---------- EXTRAIT CHOISI

Pénétrer l’univers des UVP en EHPAD, c’est franchir une limite, c’est voir autrement, observer et s’étonner, chercher à comprendre pour protéger. Les visiteurs épisodiques ne voient que la clarté du lieu, les sourires convenus de l’équipe. Ceux qui viennent tous les jours doivent décrypter une réalité sans en avoir les codes, avant de porter un jugement. On apprend de la bouche même des professionnels qu’ailleurs c’est pire, ce dont on ne doute pas, ou que les UVP ne sont pas adaptées à cet établissement, ce dont on est convaincu.
C’est un système. L’établissement est une entreprise. Le résident entre, paie, disparaît. La direction est fière de sa jolie maison de retraite, dont profitent ceux qui ont choisi d’y venir, qui sont autonomes et qui pourtant s’y ennuient. Le médecin gériatre est dépassé par la tâche à laquelle il se consacre avec dévouement, les médecins généralistes n’ont pas la formation requise ou les moyens pour veiller sur des pathologies lourdes et complexes. Les cadres de santé sont occupés à des tâches administratives. Les résidents des UVP sont soumis au bon vouloir et à l’humeur des équipes tournantes d’aides-soignantes et d’infirmières. Certaines sont patientes, attentives et ne ménagent pas leurs forces dans ce travail physiquement difficile, non valorisé, parfois répugnant, où tout le monde doit faire abstraction de la pudeur et garder la dignité. Il en est d’autres, indifférentes, techniques, autoritaires, sans empathie, qui imposent leur loi corporatiste et qui brandissent le fameux «déni des familles » à toute question toujours vécue comme une inquisition. L’omerta est de rigueur. Les résidents sont trop faibles pour protester. Les familles craignent les mesures de rétorsion. Cependant, les échanges d’information entre les familles apportent un soutien important, et les lettres individuelles ou collectives adressées aux responsables, les « conseils de vie sociale » offrent parfois un semblant de dialogue pour casser cette routine déshumanisante.

--------------------
---------- DONNÉES PRÉSENTÉES

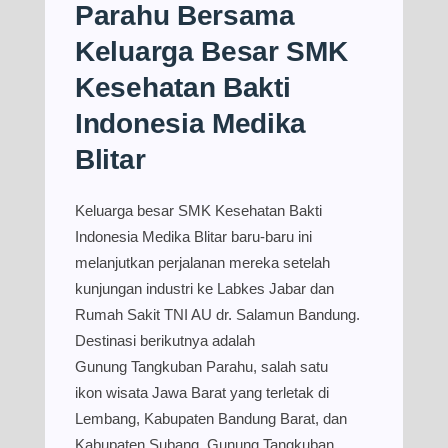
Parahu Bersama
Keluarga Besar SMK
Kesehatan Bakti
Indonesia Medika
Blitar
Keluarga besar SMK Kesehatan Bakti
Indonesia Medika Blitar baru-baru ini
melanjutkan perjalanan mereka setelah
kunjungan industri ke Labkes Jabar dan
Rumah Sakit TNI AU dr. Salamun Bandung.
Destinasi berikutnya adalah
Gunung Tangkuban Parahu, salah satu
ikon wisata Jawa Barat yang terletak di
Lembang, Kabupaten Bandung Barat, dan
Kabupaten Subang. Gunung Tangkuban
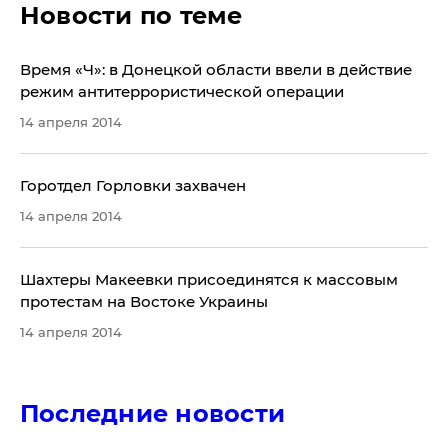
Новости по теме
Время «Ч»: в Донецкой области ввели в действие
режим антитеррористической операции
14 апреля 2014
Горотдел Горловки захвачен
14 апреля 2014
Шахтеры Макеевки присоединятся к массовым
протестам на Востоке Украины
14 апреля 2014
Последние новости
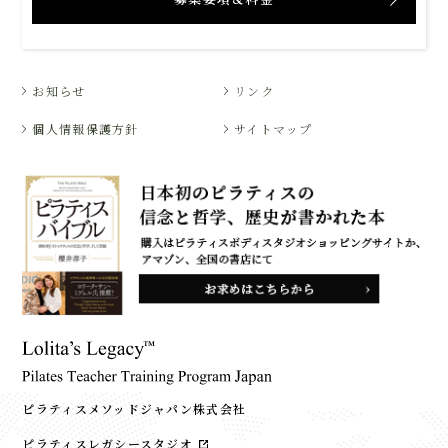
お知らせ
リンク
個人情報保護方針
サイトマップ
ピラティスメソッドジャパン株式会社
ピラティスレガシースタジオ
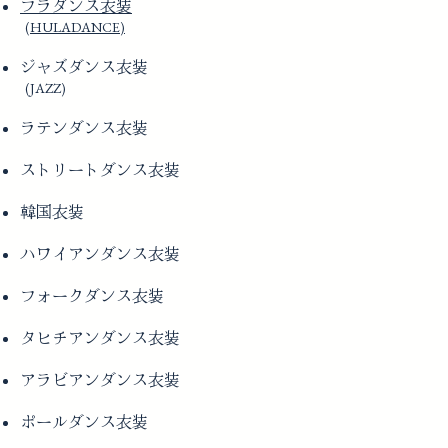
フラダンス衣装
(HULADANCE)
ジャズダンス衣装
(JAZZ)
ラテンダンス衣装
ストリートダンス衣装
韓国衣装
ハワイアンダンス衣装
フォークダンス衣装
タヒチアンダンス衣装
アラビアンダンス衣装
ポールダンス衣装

--------------------
---------- DONNÉES PRÉSENTÉES

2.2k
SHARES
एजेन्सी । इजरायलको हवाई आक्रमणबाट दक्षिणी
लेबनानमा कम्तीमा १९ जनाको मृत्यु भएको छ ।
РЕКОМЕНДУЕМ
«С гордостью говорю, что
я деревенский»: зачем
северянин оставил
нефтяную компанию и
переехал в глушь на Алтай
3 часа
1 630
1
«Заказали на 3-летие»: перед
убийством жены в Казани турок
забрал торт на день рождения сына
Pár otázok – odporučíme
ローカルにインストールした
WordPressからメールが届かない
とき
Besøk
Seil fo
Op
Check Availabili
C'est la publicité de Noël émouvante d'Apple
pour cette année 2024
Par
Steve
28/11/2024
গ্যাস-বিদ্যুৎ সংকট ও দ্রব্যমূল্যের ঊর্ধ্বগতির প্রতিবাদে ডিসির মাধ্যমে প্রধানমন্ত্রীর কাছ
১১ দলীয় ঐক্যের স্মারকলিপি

--------------------
---------- DONNÉES PRÉSENTÉES

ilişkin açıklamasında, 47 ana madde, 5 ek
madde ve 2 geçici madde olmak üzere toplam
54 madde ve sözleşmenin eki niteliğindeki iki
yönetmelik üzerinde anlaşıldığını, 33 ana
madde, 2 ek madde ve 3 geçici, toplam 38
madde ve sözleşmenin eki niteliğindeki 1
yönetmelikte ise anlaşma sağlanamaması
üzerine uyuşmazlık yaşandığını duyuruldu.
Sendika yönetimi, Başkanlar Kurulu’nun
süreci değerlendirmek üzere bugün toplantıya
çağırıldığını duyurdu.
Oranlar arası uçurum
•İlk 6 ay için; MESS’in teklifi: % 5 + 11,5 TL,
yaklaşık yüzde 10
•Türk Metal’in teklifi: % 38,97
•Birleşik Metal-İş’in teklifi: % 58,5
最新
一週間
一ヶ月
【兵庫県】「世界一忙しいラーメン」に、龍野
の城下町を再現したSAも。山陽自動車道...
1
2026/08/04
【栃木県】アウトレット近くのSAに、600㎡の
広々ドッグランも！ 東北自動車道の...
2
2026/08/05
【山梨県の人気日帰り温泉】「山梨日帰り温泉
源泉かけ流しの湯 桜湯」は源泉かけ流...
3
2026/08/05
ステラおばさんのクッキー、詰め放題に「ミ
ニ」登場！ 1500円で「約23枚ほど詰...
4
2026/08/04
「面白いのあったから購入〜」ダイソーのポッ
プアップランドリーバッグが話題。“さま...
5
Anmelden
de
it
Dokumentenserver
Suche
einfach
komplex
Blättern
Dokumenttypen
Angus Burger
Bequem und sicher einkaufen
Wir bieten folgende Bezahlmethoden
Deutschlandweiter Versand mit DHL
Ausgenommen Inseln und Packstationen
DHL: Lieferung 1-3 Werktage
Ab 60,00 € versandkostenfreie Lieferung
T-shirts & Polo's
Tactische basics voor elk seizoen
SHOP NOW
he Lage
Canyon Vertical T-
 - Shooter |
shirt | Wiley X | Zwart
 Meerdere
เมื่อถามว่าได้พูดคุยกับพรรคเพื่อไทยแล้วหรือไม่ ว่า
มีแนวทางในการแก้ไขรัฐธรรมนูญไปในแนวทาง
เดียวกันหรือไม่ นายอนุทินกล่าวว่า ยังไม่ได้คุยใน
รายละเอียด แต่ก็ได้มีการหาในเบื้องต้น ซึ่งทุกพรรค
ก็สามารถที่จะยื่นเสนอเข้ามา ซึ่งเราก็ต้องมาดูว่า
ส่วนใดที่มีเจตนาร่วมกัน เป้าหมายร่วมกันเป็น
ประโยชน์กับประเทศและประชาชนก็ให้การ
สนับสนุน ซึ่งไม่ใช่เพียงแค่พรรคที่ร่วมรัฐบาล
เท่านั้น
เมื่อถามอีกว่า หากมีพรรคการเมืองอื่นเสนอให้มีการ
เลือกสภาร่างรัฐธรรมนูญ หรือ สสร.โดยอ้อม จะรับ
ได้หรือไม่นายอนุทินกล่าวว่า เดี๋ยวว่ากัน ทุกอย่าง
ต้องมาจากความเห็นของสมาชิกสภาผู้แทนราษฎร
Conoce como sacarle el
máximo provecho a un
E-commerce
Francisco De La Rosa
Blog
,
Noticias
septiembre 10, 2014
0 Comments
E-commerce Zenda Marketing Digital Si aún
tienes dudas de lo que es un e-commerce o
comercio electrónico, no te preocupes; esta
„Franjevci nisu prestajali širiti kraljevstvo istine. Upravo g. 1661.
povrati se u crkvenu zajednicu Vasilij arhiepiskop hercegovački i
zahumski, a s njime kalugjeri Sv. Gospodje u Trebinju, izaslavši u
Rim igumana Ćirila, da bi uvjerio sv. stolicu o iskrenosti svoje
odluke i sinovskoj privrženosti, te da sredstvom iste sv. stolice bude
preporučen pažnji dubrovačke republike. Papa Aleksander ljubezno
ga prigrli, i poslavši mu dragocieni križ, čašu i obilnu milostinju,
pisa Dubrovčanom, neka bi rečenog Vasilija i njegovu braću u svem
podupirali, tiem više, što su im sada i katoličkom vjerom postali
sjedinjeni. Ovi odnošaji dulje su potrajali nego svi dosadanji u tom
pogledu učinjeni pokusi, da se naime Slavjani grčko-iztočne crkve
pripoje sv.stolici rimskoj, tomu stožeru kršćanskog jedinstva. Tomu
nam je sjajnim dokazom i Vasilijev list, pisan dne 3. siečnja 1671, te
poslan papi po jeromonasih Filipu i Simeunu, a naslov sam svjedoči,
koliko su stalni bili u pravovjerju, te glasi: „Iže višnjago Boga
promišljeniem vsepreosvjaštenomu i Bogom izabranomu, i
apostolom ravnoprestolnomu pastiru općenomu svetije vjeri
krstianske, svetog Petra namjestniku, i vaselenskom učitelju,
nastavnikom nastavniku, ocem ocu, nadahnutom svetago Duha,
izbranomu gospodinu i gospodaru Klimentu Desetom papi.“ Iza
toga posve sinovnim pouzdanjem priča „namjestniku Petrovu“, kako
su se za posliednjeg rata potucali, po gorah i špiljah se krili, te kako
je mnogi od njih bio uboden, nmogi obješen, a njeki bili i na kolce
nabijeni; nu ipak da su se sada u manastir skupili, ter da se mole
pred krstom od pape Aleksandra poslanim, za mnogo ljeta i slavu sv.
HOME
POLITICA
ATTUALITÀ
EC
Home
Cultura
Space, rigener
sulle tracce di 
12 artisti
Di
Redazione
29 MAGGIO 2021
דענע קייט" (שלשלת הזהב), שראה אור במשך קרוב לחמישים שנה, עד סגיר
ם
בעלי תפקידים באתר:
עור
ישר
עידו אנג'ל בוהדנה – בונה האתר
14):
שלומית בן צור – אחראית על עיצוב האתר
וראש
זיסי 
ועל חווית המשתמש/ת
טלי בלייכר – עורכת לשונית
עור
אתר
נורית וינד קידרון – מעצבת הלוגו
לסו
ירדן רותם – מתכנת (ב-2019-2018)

--------------------

CONSIGNES:
1. D'après le texte sur les UVP en EHPAD, à quoi les cadres de santé sont-ils occupés ?
2. Poursuivez le texte sur les UVP en EHPAD à la suite de sa dernière phrase.

CORRIGÉ:
1. Ils sont occupés à des tâches administratives.

2.
Notre avenir à chacun

Direction fantôme, encadrement inexistant, manque de médecins et de kinésithérapeutes, mauvaise organisation des tâches, mécanisation des gestes, erreur dans les transmissions de prise en charge, remplacements trop fréquents (intérimaires, stagiaires) surtout en périodes de vacances scolaires, manque ou vétusté du matériel (fauteuils roulants, ventilateurs, charriots des repas, cuillères, bavoirs...), manque de temps (10 minutes pour le repas d’une personne en incapacité de se nourrir elle-même), manque d’aides-soignants ( 2 pour 19 résidents dont beaucoup en très grande dépendance, pour la toilette, l’habillage, les repas, les changes) et, surtout, manque de formation sur la psychologie et la «bientraitance »(mot qui n’existe pas encore dans le dictionnaire) pour l’ensemble des personnels, alors même qu’une enquête sur les pratiques en EHPAD est réalisée sur la seule base de « l’auto-évaluation »...


« Jamais je n’ai imaginé que je finirai ma vie comme ça » : c’est ce qu’ils ont cru jusqu’au jour où ils se sont vus soumis à l’incompréhension, à la bêtise, à l’indifférence, à la discrète disparition. Ils étaient policière, comédien, secrétaire, couturière, professeur, teinturier, agent immobilier, libraire...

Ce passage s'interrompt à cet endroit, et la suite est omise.